For the duration of his trial, Bongani Bhamuza Gumede stayed silent.
Gumede was arrested after the discovery of the bodies in a shallow grave of Zinhle Ntuli and her daughter Sinothile, with whom he lived in oThongathi.
Before handing down two life terms for the murders, Judge Thembelihle Mapipa asked Gumede if he had anything to say to the court, and offered his attorney, Patrick Mkhumbuzi, the opportunity to make submissions as to why the court should deviate from the prescribed sentence.
Gumede nodded his head.
When asked to speak up, he mumbled: “No.”
The court relied on the State’s case which alleged that on the evening of December 17 last year, Gumede and Ntuli had an argument, during which she threatened to leave him for her daughter’s father.
The next morning, under the pretence that he was taking her home as she had protested, he beat her and her daughter to death with a hammer and buried them on top of each other.
The only evidence which shed some light during the trial was from Gumede’s uncle Sibusiso Nxumalo.
He told the court that Gumede had called him to mediate when Ntuli threatened to leave him. Nxumalo had described them as a lovely couple.
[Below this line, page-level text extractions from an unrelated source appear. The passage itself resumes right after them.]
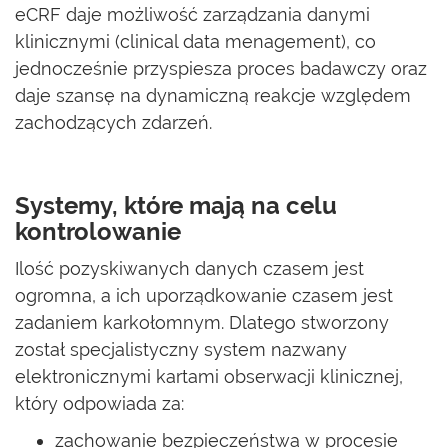
eCRF daje możliwość zarządzania danymi
klinicznymi (clinical data menagement), co
jednocześnie przyspiesza proces badawczy oraz
daje szansę na dynamiczną reakcje względem
zachodzących zdarzeń.
Systemy, które mają na celu
kontrolowanie
Ilość pozyskiwanych danych czasem jest
ogromna, a ich uporządkowanie czasem jest
zadaniem karkołomnym. Dlatego stworzony
został specjalistyczny system nazwany
elektronicznymi kartami obserwacji klinicznej,
który odpowiada za:
zachowanie bezpieczeństwa w procesie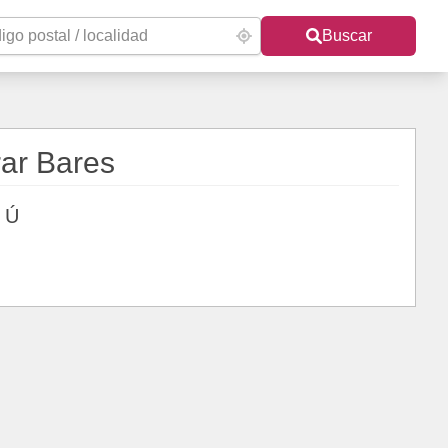
Buscar
rar Bares
Ú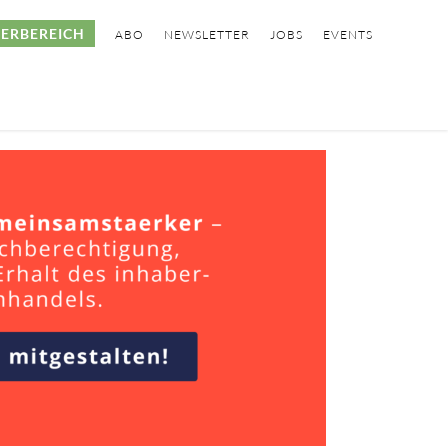
ERBEREICH
ABO
NEWSLETTER
JOBS
EVENTS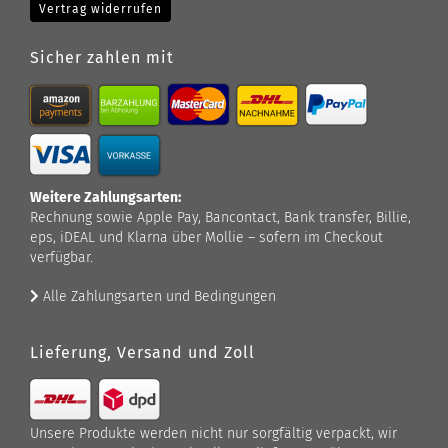
Vertrag widerrufen
Sicher zahlen mit
Weitere Zahlungsarten:
Rechnung sowie Apple Pay, Bancontact, Bank transfer, Billie,
eps, iDEAL und Klarna über Mollie – sofern im Checkout
verfügbar.
Alle Zahlungsarten und Bedingungen
Lieferung, Versand und Zoll
Unsere Produkte werden nicht nur sorgfältig verpackt, wir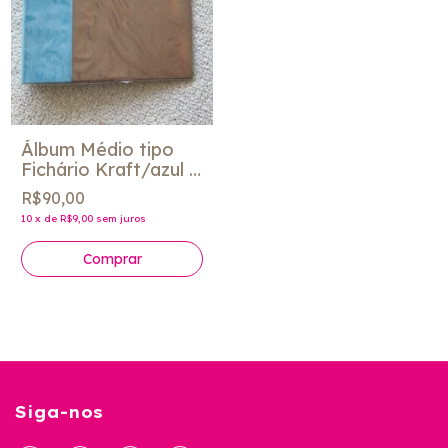
Álbum Médio tipo
Fichário Kraft/azul -
Life Story
R$90,00
Scrapbook
10
x
de
R$9,00
sem juros
Siga-nos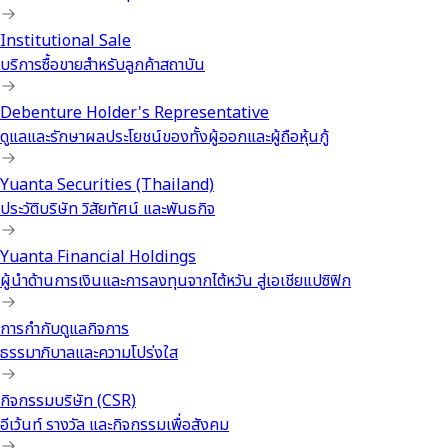
Institutional Sale
บริการซื้อขายสำหรับลูกค้าสถาบัน
Debenture Holder's Representative
ดูแลและรักษาผลประโยชน์ของทั้งผู้ออกและผู้ถือหุ้นกู้
Yuanta Securities (Thailand)
ประวัติบริษัท วิสัยทัศน์ และพันธกิจ
Yuanta Financial Holdings
ผู้นำด้านการเงินและการลงทุนจากไต้หวัน สู่เอเชียแปซิฟิก
การกำกับดูแลกิจการ
ธรรมาภิบาลและความโปร่งใส
กิจกรรมบริษัท (CSR)
อีเว้นท์ รางวัล และกิจกรรมเพื่อสังคม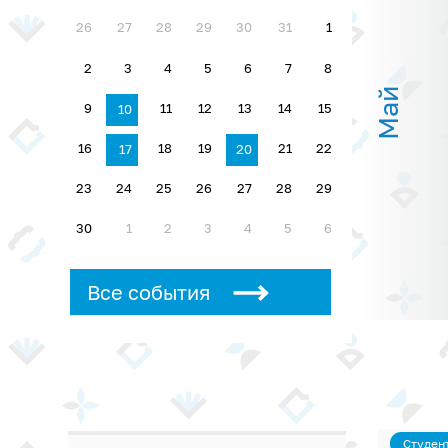
26
27
28
29
30
31
1
2
3
4
5
6
7
8
Май
9
11
12
13
14
15
10
16
18
19
21
22
17
20
23
24
25
26
27
28
29
30
1
2
3
4
5
6
Все события
Студен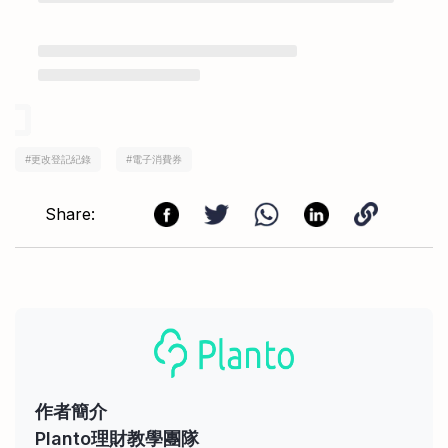
#
更改登記紀錄
#
電子消費券
Share:
作者簡介
Planto理財教學團隊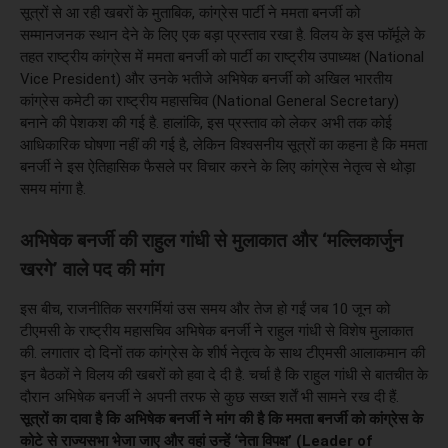
सूत्रों से आ रही खबरों के मुताबिक, कांग्रेस पार्टी ने ममता बनर्जी को
सम्मानजनक स्थान देने के लिए एक बड़ा प्रस्ताव रखा है. विलय के इस फॉर्मूले के
तहत राष्ट्रीय कांग्रेस में ममता बनर्जी को पार्टी का राष्ट्रीय उपाध्यक्ष (National
Vice President) और उनके भतीजे अभिषेक बनर्जी को अखिल भारतीय
कांग्रेस कमेटी का राष्ट्रीय महासचिव (National General Secretary)
बनाने की पेशकश की गई है. हालांकि, इस प्रस्ताव को लेकर अभी तक कोई
आधिकारिक घोषणा नहीं की गई है, लेकिन विश्वसनीय सूत्रों का कहना है कि ममता
बनर्जी ने इस ऐतिहासिक फैसले पर विचार करने के लिए कांग्रेस नेतृत्व से थोड़ा
समय मांगा है.
अभिषेक बनर्जी की राहुल गांधी से मुलाकात और ‘मल्लिकार्जुन
खरगे’ वाले पद की मांग
इस बीच, राजनीतिक सरगर्मियां उस समय और तेज हो गईं जब 10 जून को
टीएमसी के राष्ट्रीय महासचिव अभिषेक बनर्जी ने राहुल गांधी से विशेष मुलाकात
की. लगातार दो दिनों तक कांग्रेस के शीर्ष नेतृत्व के साथ टीएमसी आलाकमान की
इन बैठकों ने विलय की खबरों को हवा दे दी है. चर्चा है कि राहुल गांधी से बातचीत के
दौरान अभिषेक बनर्जी ने अपनी तरफ से कुछ सख्त शर्तें भी सामने रख दी हैं.
सूत्रों का दावा है कि अभिषेक बनर्जी ने मांग की है कि ममता बनर्जी को कांग्रेस के
कोटे से राज्यसभा भेजा जाए और वहां उन्हें ‘नेता विपक्ष’ (Leader of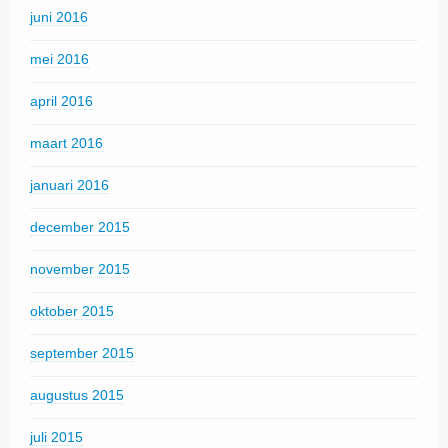
juni 2016
mei 2016
april 2016
maart 2016
januari 2016
december 2015
november 2015
oktober 2015
september 2015
augustus 2015
juli 2015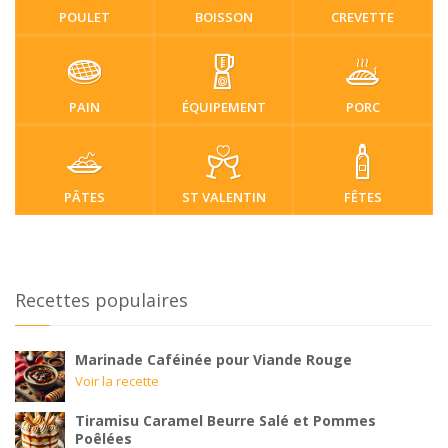
POULET
BOISSON
CREVETTE
PAIN
ÉQUIPEMENT
PORC
PÂTES
ST VALENTIN
FÊTES
Recettes populaires
Marinade Caféinée pour Viande Rouge
Voir la recette
Tiramisu Caramel Beurre Salé et Pommes
Poêlées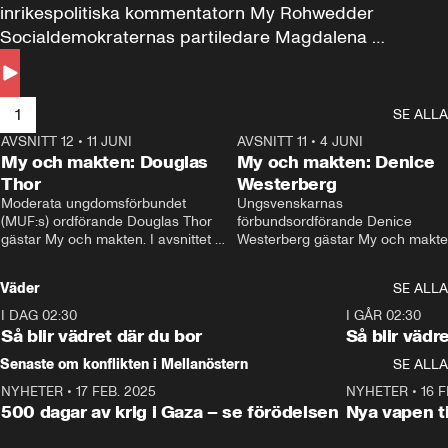
inrikespolitiska kommentatorn My Rohwedder 
Socialdemokraternas partiledare Magdalena 
Andersson till svars.
1
SE ALLA
AVSNITT 12
•
11 JUNI
26:27
AVSNITT 11
•
4 JUNI
2
My och makten: Douglas
My och makten: Denice
Thor
Westerberg
Moderata ungdomsförbundet 
Ungsvenskarnas 
(MUF:s) ordförande Douglas Thor 
förbundsordförande Denice 
gästar My och makten. I avsnittet 
Westerberg gästar My och makten.
diskuteras tonårsutvisningarna och 
avsnittet diskuteras migrationsfrå
hur Moderaterna ska locka väljare till 
och hur SD ska locka kvinnliga 
Väder
SE ALLA
valet i höst. 
väljare. 
I DAG 02:30
1:06
I GÅR 02:30
Så blir vädret där du bor
Så blir vädr
Senaste om konflikten i Mellanöstern
SE ALLA
NYHETER
•
17 FEB. 2025
0:45
NYHETER
•
16 F
500 dagar av krig i Gaza – se förödelsen
Nya vapen ti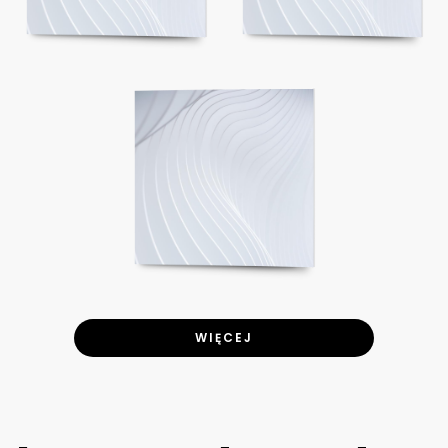
WIĘCEJ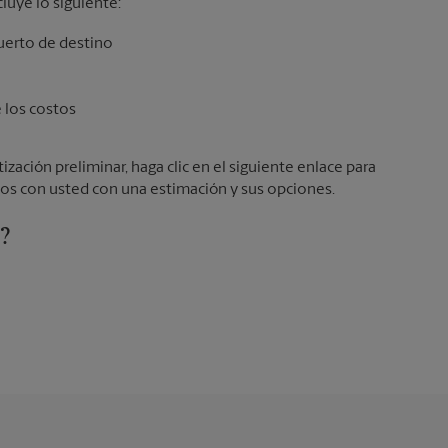
cluye lo siguiente:
e los costos
ización preliminar, haga clic en el siguiente enlace para
os con usted con una estimación y sus opciones.
e?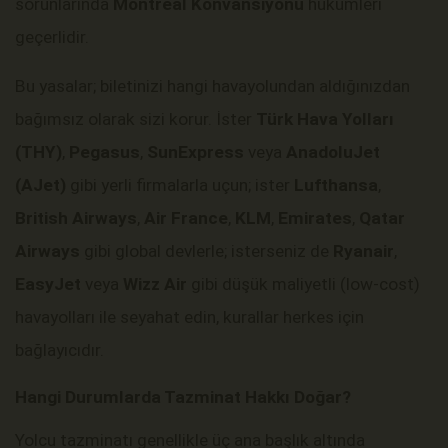
sorunlarında
Montreal Konvansiyonu
hükümleri
geçerlidir.
Bu yasalar; biletinizi hangi havayolundan aldığınızdan
bağımsız olarak sizi korur. İster
Türk Hava Yolları
(THY)
,
Pegasus
,
SunExpress
veya
AnadoluJet
(AJet)
gibi yerli firmalarla uçun; ister
Lufthansa
,
British Airways
,
Air France
,
KLM
,
Emirates
,
Qatar
Airways
gibi global devlerle; isterseniz de
Ryanair
,
EasyJet
veya
Wizz Air
gibi düşük maliyetli (low-cost)
havayolları ile seyahat edin, kurallar herkes için
bağlayıcıdır.
Hangi Durumlarda Tazminat Hakkı Doğar?
Yolcu tazminatı genellikle üç ana başlık altında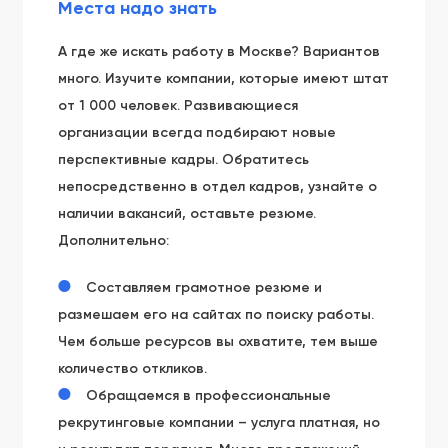
Места надо знать
А где же искать работу в Москве? Вариантов
много. Изучите компании, которые имеют штат
от 1 000 человек. Развивающиеся
организации всегда подбирают новые
перспективные кадры. Обратитесь
непосредственно в отдел кадров, узнайте о
наличии вакансий, оставьте резюме.
Дополнительно:
Составляем грамотное резюме и
размешаем его на сайтах по поиску работы.
Чем больше ресурсов вы охватите, тем выше
количество откликов.
Обращаемся в профессиональные
рекрутинговые компании – услуга платная, но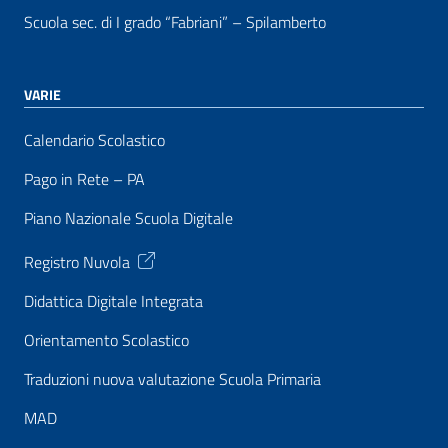
Scuola sec. di I grado “Fabriani” – Spilamberto
VARIE
Calendario Scolastico
Pago in Rete – PA
Piano Nazionale Scuola Digitale
Registro Nuvola
Didattica Digitale Integrata
Orientamento Scolastico
Traduzioni nuova valutazione Scuola Primaria
MAD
During sentencing arguments, State advocate Vusi Xaba argued that the nature of the murders was brutal and that the court had a responsibility to hand down a harsh sentence.
He said there were no compelling circumstances that warranted a sentence less than that of life imprisonment.
Judge Mapipa said Gumede had not shown remorse and had tried everything to hide his actions.
“You lied to your uncle that you gave her R700 to take a taxi home, and knowing very well that you had killed her,” said the judge.
The judge said there was nothing that justified Gumede placing so little value on human lives, adding that his silence did not signify remorse.
Musa Ntuli, Zinhle Ntuli’s father, said he was happy at the sentence, although it would not bring back his daughter and granddaughter.